'
Wprowadzenie do książki
Start-Up bez pieniędzy
Filozofia trzech listków papieru
Mike Michałowicz założył swoją pierwszą firmę w wieku 24 lat. W tym samym czasie założył również rodzinę i wraz z nią przeprowadził się do jedynego miejsca, na jakie było ich wówczas stać - do Domu Spokojnej Starości. Tam, za niewielkie pieniądze, wynajęli sobie pokój. Mikę, aby zaoszczędzić na hotelach, podczas wyjazdów sypiał w salach wykładowych klientów. Pomimo braku doświadczenia, kontaktów i oszczędności, odniósł sukces. Przedsiębiorstwo rozwinął do wielomilionowego poziomu. A potem zrobił tak jeszcze dwukrotnie.
Doświadczenia, poparte sukcesami w postaci biznesowego hat-tricku, nauczyły go, że brak jakichkolwiek zasobów może stać się olbrzymim atutem, ponieważ najszybciej prowadzi do rozwoju kluczowego składnika sukcesu-innowacji.
Jestem zmęczony... Zmęczony setkami, o ile nie tysiącami książek biznesowych, które są jedynie tytułami i nie zawierają treści. Większość z tych książek należałoby skondensować do jednej lub dwóch stron wartościowej treści. Pozostałych powinno się używać do podcierania tyłka.

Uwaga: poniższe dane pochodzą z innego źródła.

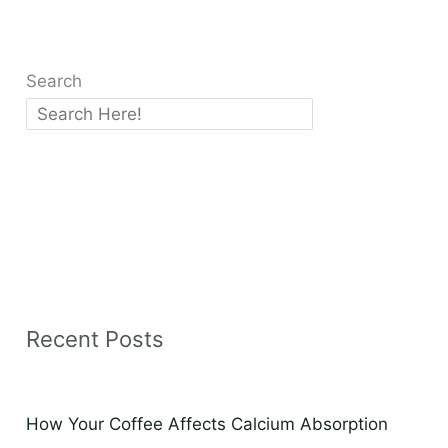
Search
Recent Posts
How Your Coffee Affects Calcium Absorption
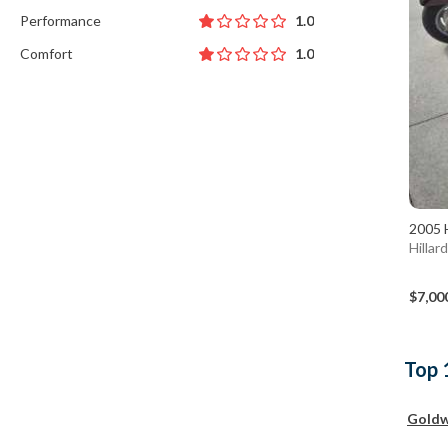
Performance
1.0
Comfort
1.0
2005 
Hillar
$7,00
Top 
Goldw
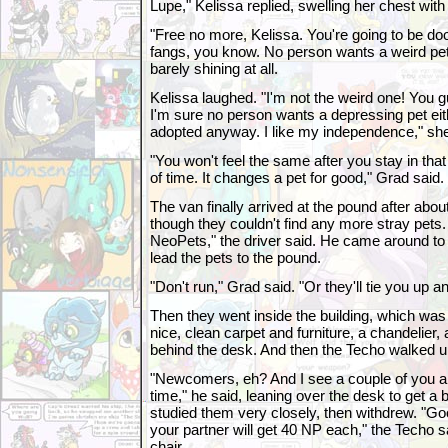
Lupe," Kelissa replied, swelling her chest with 
"Free no more, Kelissa. You're going to be d
fangs, you know. No person wants a weird pe
barely shining at all.
Kelissa laughed. "I'm not the weird one! You g
I'm sure no person wants a depressing pet eith
adopted anyway. I like my independence," she
"You won't feel the same after you stay in that
of time. It changes a pet for good," Grad said
The van finally arrived at the pound after abou
though they couldn't find any more stray pets. "
NeoPets," the driver said. He came around to 
lead the pets to the pound.
"Don't run," Grad said. "Or they'll tie you up an
Then they went inside the building, which was a 
nice, clean carpet and furniture, a chandelier,
behind the desk. And then the Techo walked up
"Newcomers, eh? And I see a couple of you ar
time," he said, leaning over the desk to get a 
studied them very closely, then withdrew. "Go
your partner will get 40 NP each," the Techo s
chair.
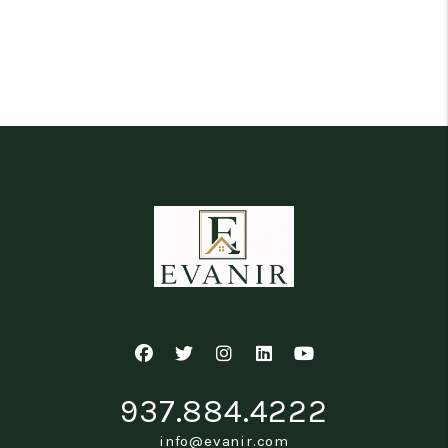
Facebook
Twitter
Instagram
Linked In
Youtube
937.884.4222
info@evanir.com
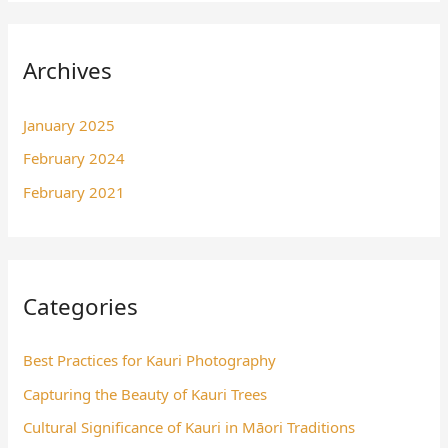
Archives
January 2025
February 2024
February 2021
Categories
Best Practices for Kauri Photography
Capturing the Beauty of Kauri Trees
Cultural Significance of Kauri in Māori Traditions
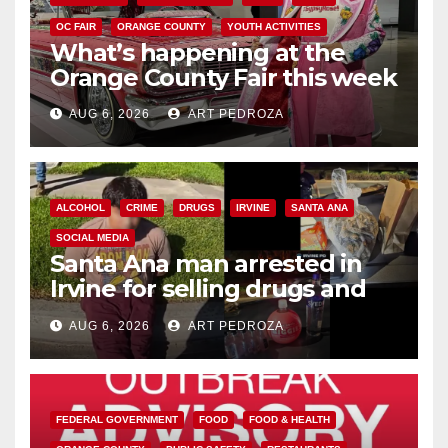
OC FAIR
ORANGE COUNTY
YOUTH ACTIVITIES
What’s happening at the
Orange County Fair this week
AUG 6, 2026
ART PEDROZA
ALCOHOL
CRIME
DRUGS
IRVINE
SANTA ANA
SOCIAL MEDIA
Santa Ana man arrested in
Irvine for selling drugs and
booze to minors via social
AUG 6, 2026
ART PEDROZA
media
FEDERAL GOVERNMENT
FOOD
FOOD & HEALTH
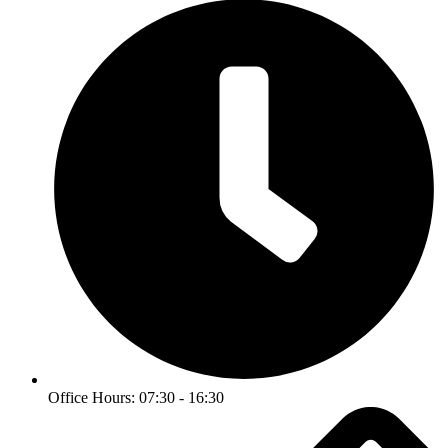
Office Hours: 07:30 - 16:30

Nie umiem Wam nawet powiedzieć, jak wiele książek zaczynałem analizować, aby po kilku minutach zmuszać się do ich dalszego czytania, a ostatecznie dać za wygraną. Od deski do deski przeczytać warto jedynie kilka wybranych książek biznesowych.

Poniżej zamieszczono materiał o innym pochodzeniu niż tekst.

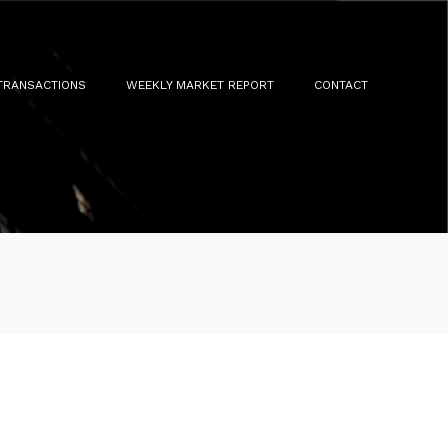
TRANSACTIONS
WEEKLY MARKET REPORT
CONTACT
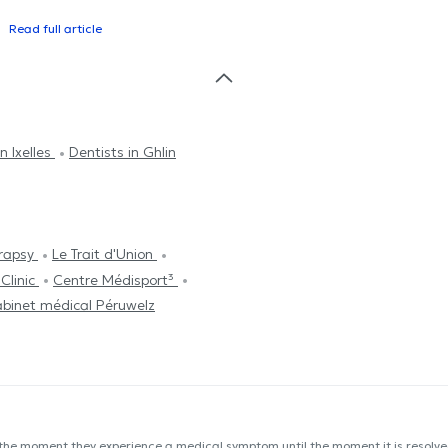
Read full article
n Ixelles
Dentists in Ghlin
rapsy
Le Trait d'Union
Clinic
Centre Médisport³
binet médical Péruwelz
 the moment they experience a medical symptom until the moment it is resolved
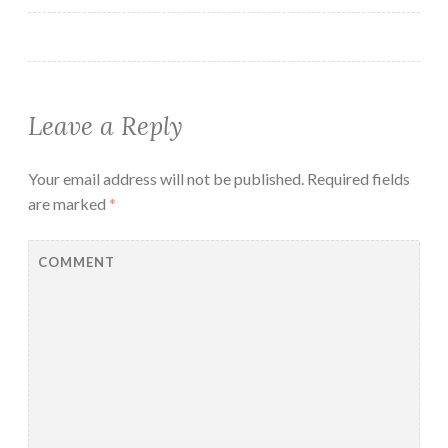
Leave a Reply
Your email address will not be published.
Required fields
are marked
*
COMMENT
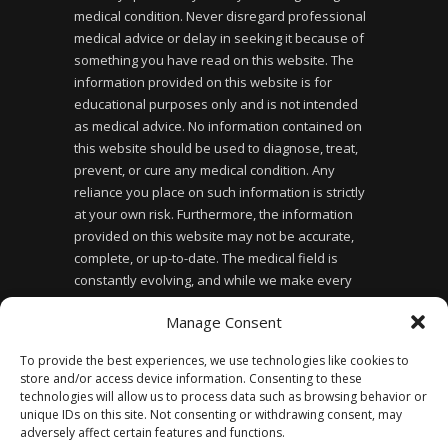
medical condition. Never disregard professional
medical advice or delay in seeking it because of
something you have read on this website. The
information provided on this website is for
educational purposes only and is not intended
as medical advice. No information contained on
this website should be used to diagnose, treat,
prevent, or cure any medical condition. Any
reliance you place on such information is strictly
at your own risk. Furthermore, the information
provided on this website may not be accurate,
complete, or up-to-date. The medical field is
constantly evolving, and while we make every
effort to ensure the information provided is
Manage Consent
accurate and up-to-date, we cannot guarantee its
accuracy or completeness. Finally, the use of this
To provide the best experiences, we use technologies like cookies to
website does not create a doctor-patient
store and/or access device information. Consenting to these
relationship between you and the website owner
technologies will allow us to process data such as browsing behavior or
or any of the healthcare professionals affiliated
unique IDs on this site. Not consenting or withdrawing consent, may
adversely affect certain features and functions.
with the website.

„Start-up bez pieniędzy" ma być z założenia publikacją inną i o wiele lepszą niż tradycyjne książki biznesowe oraz przestarzałe akademickie nauki - od pierwszego, do ostatniego słowa. Nie znajdziecie tu nieaktualnych koncepcji ani „zoptymalizowanej metodyki przedsiębiorczego działania". Mój tekst przychodzi wprost „z okopów". Cały wysiłek, doświadczenie i wszystkie swoje zasoby włożyłem w to, aby „Start-up bez pieniędzy" stał się jedną z najlepszych książek. Zdecydujcie sami, czy nią jest.
Książka StartUp bez pieniędzy ma sprowadzić Was na ziemię, pomóc w przegnaniu sceptyków i dać Wam kopniaka w tyłek tak, byście się ruszyli i zaczęli działać.
Im mniej posiadasz czegoś, co jest Ci niezbędne, tym ważniejsze się to dla Ciebie staje i tym mądrzej z tego korzystasz. Prawda ta dotyczy wszystkiego - miłości, jedzenia, pieniędzy, a nawet (lub zwłaszcza) papieru toaletowego.
Czy kiedykolwiek „załatwiałeś interes" ze spodniami wokół kostek i kiedy byłeś gotowy dokończyć, okazywało się, że zabraknie papieru toaletowego? Nie zaprzeczaj! Dobrze wiesz, o czym mówię. Trzy naddarte listki papieru, które zdają się z Ciebie drwić, zawieszone na krawędzi tekturowej tuby.
Niezbyt dobrze jest znaleźć się w tak gównianej sytuacji (gra słów zamierzona). Masz wtedy tylko dwie lub trzy opcje. Możesz zawołać o pomoc, co jest STANOWCZO zbyt upokarzające, ale jest jakimś wyjściem. Mógłbyś też, szurając w poniżeniu nogami, udać się na poszukiwanie nowej rolki. To straszne, ale również jest jakimś wyjściem. Ostatnią opcją, i zazwyczaj najlepszą, jest zadowolenie się tym, co jest. A kiedy zaprzęgniesz do pracy swój przedsiębiorczy umysł, uświadomisz sobie, że dysponujesz czymś o wiele więcej niż jedynie trzema nędznymi listkami papieru.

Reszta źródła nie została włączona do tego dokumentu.